Innervosito a suo dire, dai tempi di accettazione, il parente di una paziente, ha cominciato ad inveire con violenza contro un’infermiera, e successivamente contro il collega che era intervenuto in difesa della malcapitata. Ben presto la violenza verbale si è trasformata in violenza fisica, una vera e propria rissa, alimentata poi dall’aggiungersi di altre persone. Sedata successivamente dalla guardia giurata, è stata sporta denuncia contro ignoti, visto che degli aggressori non vi è più traccia.

Il NurSind Messina è sul piede di guerra, perché già precedentemente, i rappresentanti sindacali, avevano segnalato alla Direzione, episodi simili.

L'avevamo detto ed anche scritto -dichiara il segretario aziendale NurSind del Policlinico Massimo Latella - in tempi non sospetti: segnalazioni, incontri e proposte ai vertici aziendali ma fino ad ora, tanti buoni propositi senza che nulla sia cambiato”.

 

Qualche giorno fa si è assistito all'ennesimo episodio di aggressione del personale da parte dei parenti di una paziente che nemmeno tanto paziente è sembrata, visto che anche lei ha aggredito gli infermieri - aggiunge il segretario territoriale Nursind Messina Ivan Alonge - la punta di un iceberg di un sistema, quello sanitario malato e che non riesce più a mantenere quei criteri di efficacia ed efficienza che rimangono scritti solo sugli atti aziendali o sulle brochure di presentazione delle varie aziende ospedaliere per fare belle parole”.

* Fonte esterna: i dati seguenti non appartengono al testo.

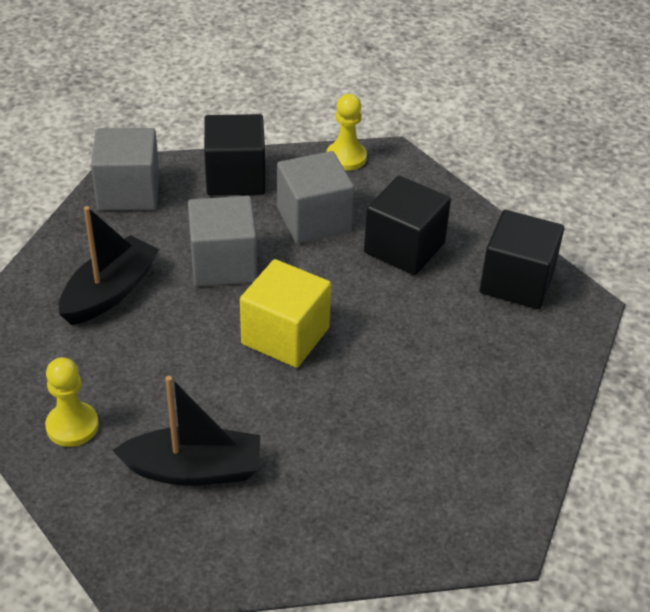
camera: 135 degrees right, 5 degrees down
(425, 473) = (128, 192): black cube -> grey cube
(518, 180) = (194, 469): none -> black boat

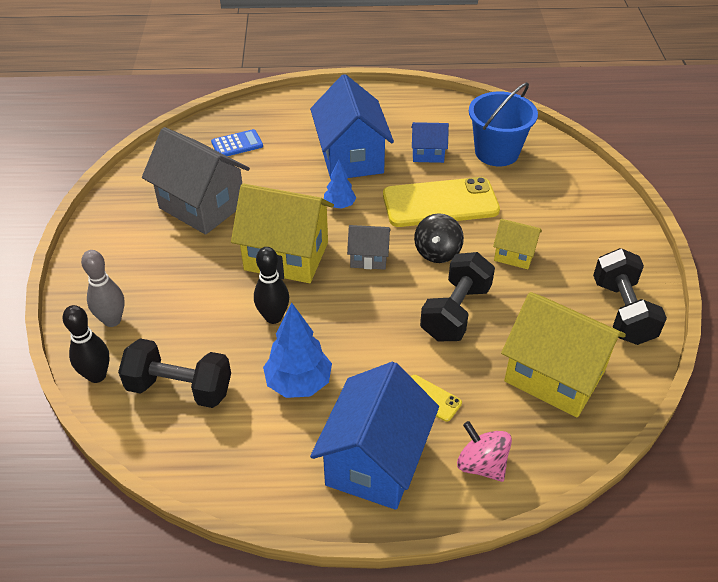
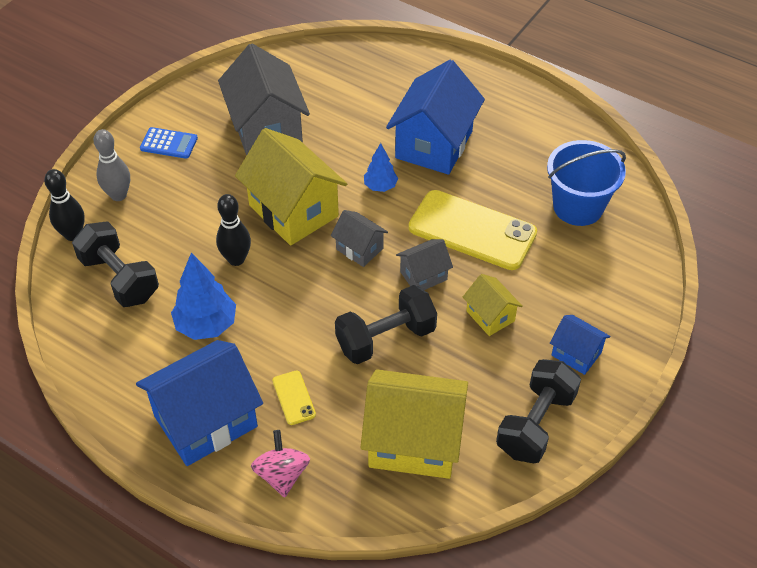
camera: 35 degrees right, 5 degrees up
(237, 144) = (346, 82): blue calculator -> blue calculator (169, 143)
(428, 154) = (509, 175): blue house -> blue house (576, 354)
(437, 252) = (423, 276): black spinning top -> grey house
(554, 376) = (414, 442): yellow house -> yellow house turned 60 degrees counterclockwise

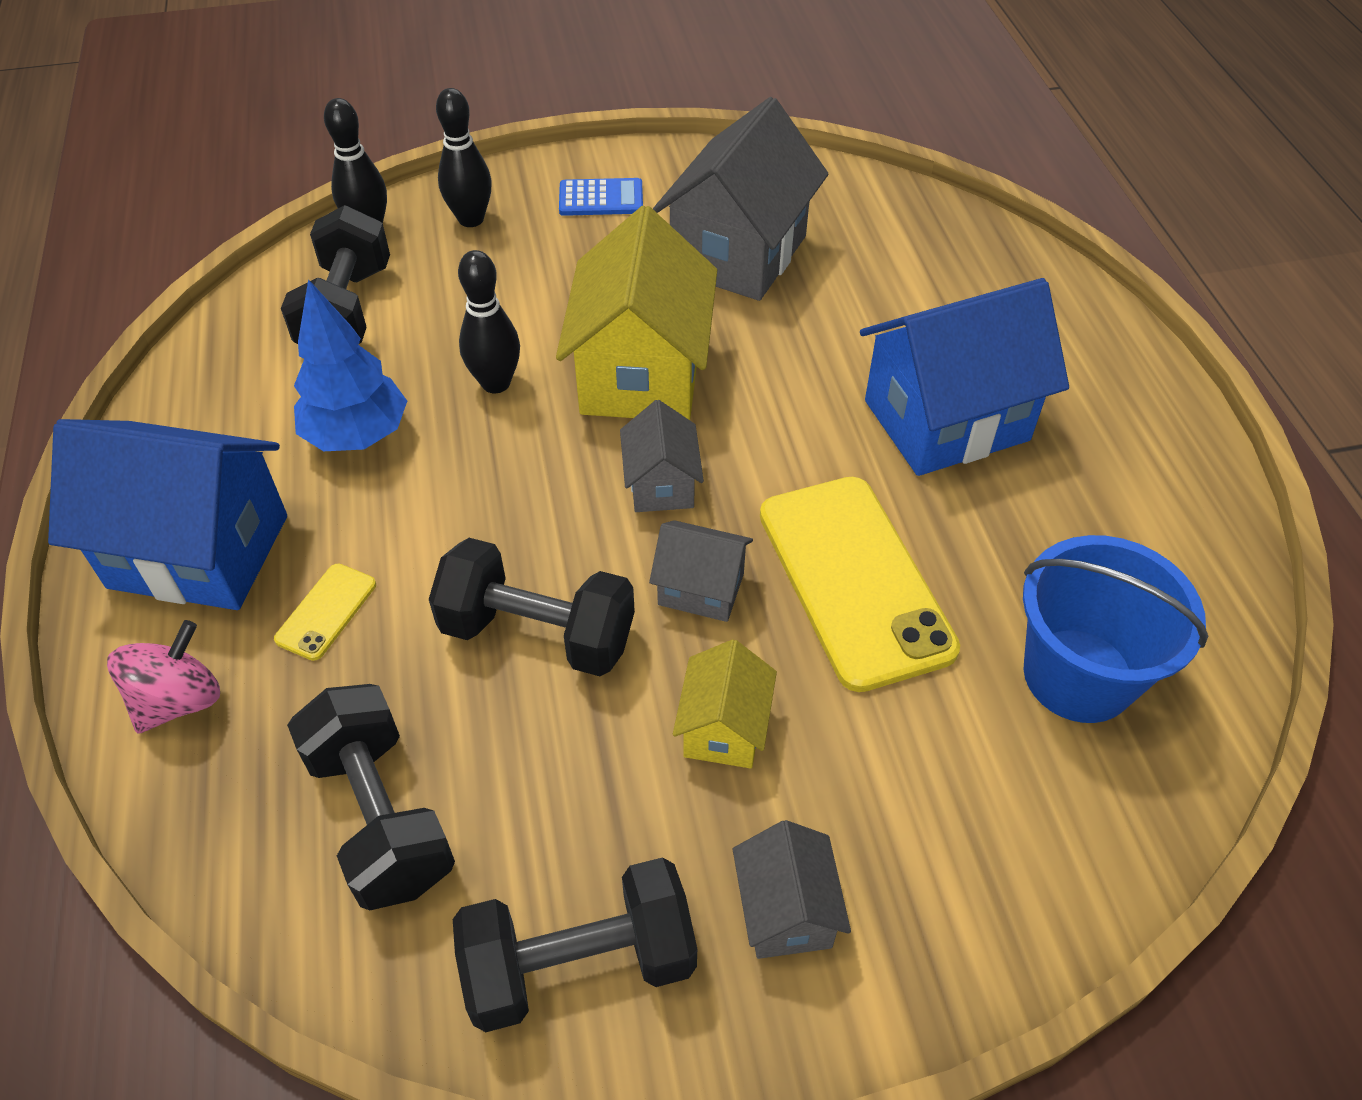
camera: 45 degrees right, 0 degrees up
(118, 195) = (471, 219): grey bowling pin -> black bowling pin
(169, 143) = (601, 198): blue calculator -> blue calculator turned 60 degrees counterclockwise
(380, 186) = (795, 423): blue tree -> none
(414, 442) = (381, 816): yellow house -> black dumbbell
(576, 354) = (786, 911): blue house -> grey house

Latella continua portando alla luce anche altre problematiche: “Dopo l’ultimo incontro, con la nota pr. 90/16 del 16/11/2016, abbiamo chiesto un ulteriore incontro urgente, ancora non riscontrato, in quanto NurSind ha da sempre denunciato con numerose lettere ed anche verbalmente le carenze strutturali dei locali del pronto soccorso e del triage, in particolare, la carenza di organico adeguato a fronteggiare una situazione sempre più drammatica testimoniata da varie richieste di partecipazione per corsi di aggiornamento, assemblee e ferie puntualmente negate. Ultima in ordine di tempo la sospensione di tutte le ferie del personale infermieristico costretto quindi a vivere da prigioniero a casa sua, l’assenza di una sala relax e il continuare a lavorare in una struttura dove la privacy e la sicurezza sono vere e proprie chimere”.

 

Il segretario parla poi del triage infettivologico, definendolo un “vero e proprio fenomeno da baraccone, un ufficio ticket riadattato a triage per immigrati Triage infettivologico che non rispetta nessun requisito minimo di igiene, sicurezza e paradossalmente ad altissimo rischio infettivologico, dato che non vi è previsto isolamento, servizi igienici e la necessaria separazione tra degenti di sesso maschile e femminile”.

I lavori di ristrutturazione dovevano essere espletati entro il 30 luglio ma sono ancora in itinere e, secondo il sindacato, non si sa ancora se i nuovi locali avranno zone esclusive per il personale infermieristico.

Il clima- conclude Latella- è ovviamente caldo per non dire esplosivo fra tutto il personale e se non saranno presi i necessari provvedimenti per garantire la sicurezza e la tranquillità di tutto il personale e dell'utenza, NurSind sarà costretto ad adottare tutte le misure atte a garantire la tutela di tutti, anche con uno stato di mobilitazione di tutto il personale”.